Screen capture of David Rimanelli’s Instagram grid, October 22–23, 2022.

6/7
PAUL CÉZANNE (TATE MODERN, LONDON; CURATED BY NATALIA SIDLINA, GLORIA GROOM, AND CAITLIN HASKELL); T. J. CLARK, IF THESE APPLES SHOULD FALL: CÉZANNE AND THE PRESENT (THAMES & HUDSON)

The monstre sacré of modernist painting meets the monstre sacré of modern art history. I’m not sure if this show was as perfect at it seemed the afternoon I visited or whether my capacity for appreciation was honed by a first dip into the brand-new, long-in-the-works volume from a writer whose crazy-close readings plumb the depths of the prime mover’s art, even as he remains palpably humbled—how could one be otherwise?—by its ineluctable mysteries.

8
EMMELYN BUTTERFIELD-ROSEN IN ARTFORUM

Art history has never been this publication’s primary bailiwick. And yet I wonder if it might be said that each regime has its Michael Fried? If so, then this reader’s vote for the scholarly cherry on the belletristic cake goes to Butterfield-Rosen.

9
SUSAN CIANCIOLO (OVERDUIN & CO., LOS ANGELES)

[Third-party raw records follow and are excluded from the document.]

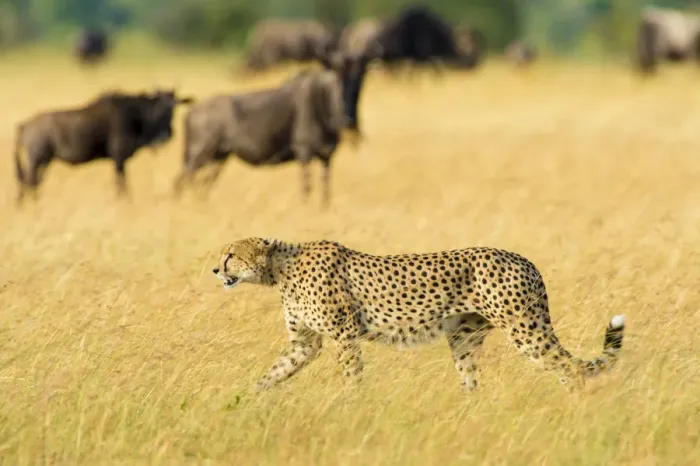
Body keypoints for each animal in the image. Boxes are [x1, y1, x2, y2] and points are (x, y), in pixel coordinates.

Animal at [212, 237, 626, 392]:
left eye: (231, 254)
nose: (216, 269)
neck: (279, 269)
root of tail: (524, 259)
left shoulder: (344, 334)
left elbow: (351, 374)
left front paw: (350, 405)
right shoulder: (305, 343)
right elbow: (274, 372)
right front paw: (246, 399)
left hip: (524, 329)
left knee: (569, 368)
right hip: (463, 338)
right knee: (472, 381)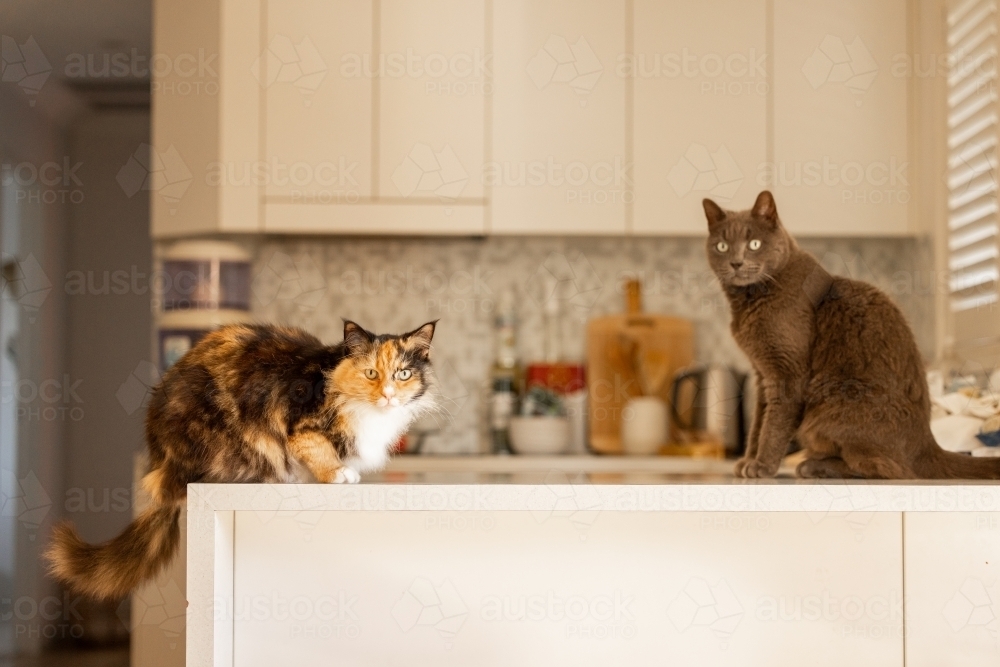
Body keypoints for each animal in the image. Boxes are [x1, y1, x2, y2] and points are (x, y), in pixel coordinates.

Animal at [47, 320, 438, 600]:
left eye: (403, 374)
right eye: (371, 373)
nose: (388, 395)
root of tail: (160, 462)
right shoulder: (299, 424)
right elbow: (318, 449)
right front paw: (337, 474)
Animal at [704, 189, 1000, 480]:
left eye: (754, 244)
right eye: (722, 246)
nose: (736, 262)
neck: (749, 302)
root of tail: (927, 444)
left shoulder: (786, 372)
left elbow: (773, 424)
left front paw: (761, 465)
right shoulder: (762, 373)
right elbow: (759, 422)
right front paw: (747, 461)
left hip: (836, 404)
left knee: (890, 469)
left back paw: (814, 466)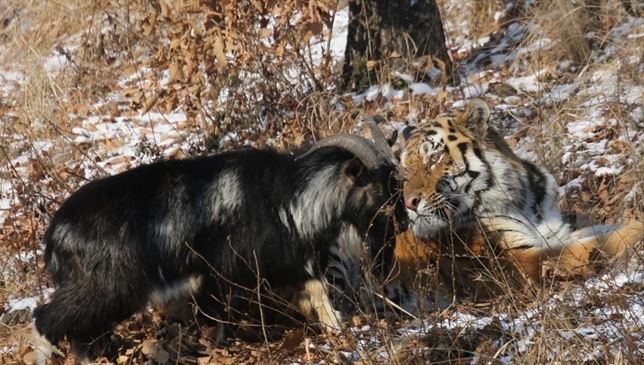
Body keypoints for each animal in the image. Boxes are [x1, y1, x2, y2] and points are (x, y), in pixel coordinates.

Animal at [32, 130, 408, 362]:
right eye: (379, 190)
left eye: (398, 185)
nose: (403, 223)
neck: (290, 196)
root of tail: (54, 235)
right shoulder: (229, 269)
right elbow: (222, 317)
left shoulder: (282, 265)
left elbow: (317, 297)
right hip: (102, 287)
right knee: (47, 321)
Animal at [392, 96, 644, 298]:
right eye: (405, 174)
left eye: (434, 159)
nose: (409, 203)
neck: (520, 199)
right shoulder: (519, 259)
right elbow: (596, 244)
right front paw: (636, 230)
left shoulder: (555, 232)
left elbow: (599, 231)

This disgorging of the kitchen-counter atelier of artist–cum–bare-knuckle couturier Susan Cianciolo featured a lot of, well, everything. But the highlight was the central-gallery survey of some two decades of RUN, the artist’s mind-bogglingly inventive line of handmade clothing, composed of recycled garments, textiles, and everyday detritus (a bag of Friskies, a scrap of gingham, a repurposed helium balloon), displayed on garment racks.

Once upon a time, Cianciolo really was a fashion designer—at least, she performed said vocation between the cracks of the adjacent industries of fashion and art—but her production has always felt more folkways than Seventh Avenue, her métier everyday existence rather than its etiolated adornment.

View of “Susan Cianciolo: Transmission of energy from celestial alignment with galactic center: Run 13 Collection,” 2021–22, Overduin & Co., Los Angeles.

10
JAMES BENNING, ALABAMA (O-TOWN HOUSE, VAL VERDE, CA)

How enticing the notice in these pages inviting the public to tour this fabled California filmmaker’s Val Verde home; how unnerving the trove of artifacts arrayed among its tastefully monkish furnishings; how flabbergasting to think of anybody cohabiting with these often horrific reminders of our country’s racist bedrock or—deploying them in this most improbable of house museums.

Ostensibly a social archaeology of Alabama as a distillate of our larger American story, the sequence began in the kitchen with a display of Coushatta arrowheads and a map of the state circa 1856 and traversed the territory’s Confederate, Reconstruction, and civil-rights eras via offerings by turns chilling (a child’s Ku Klux Klan robes), exhilarating (a recording of Angela Davis’s 1972 California State Prison address), and delightful (his own bed made up with a Gee’s Bend quilt), pointedly arranged to speak to the secret gymnastics by which power justifies and sustains itself. How odd, how sobering, how powerfully alert-making: I weighed my warring impressions as I stepped out into the unkempt yard, where the artist awaited me with a cup of tea.

View of “James Benning: Alabama,” 2022, 30758 San Martinez Road, Val Verde, CA. Photo: Evan Walsh.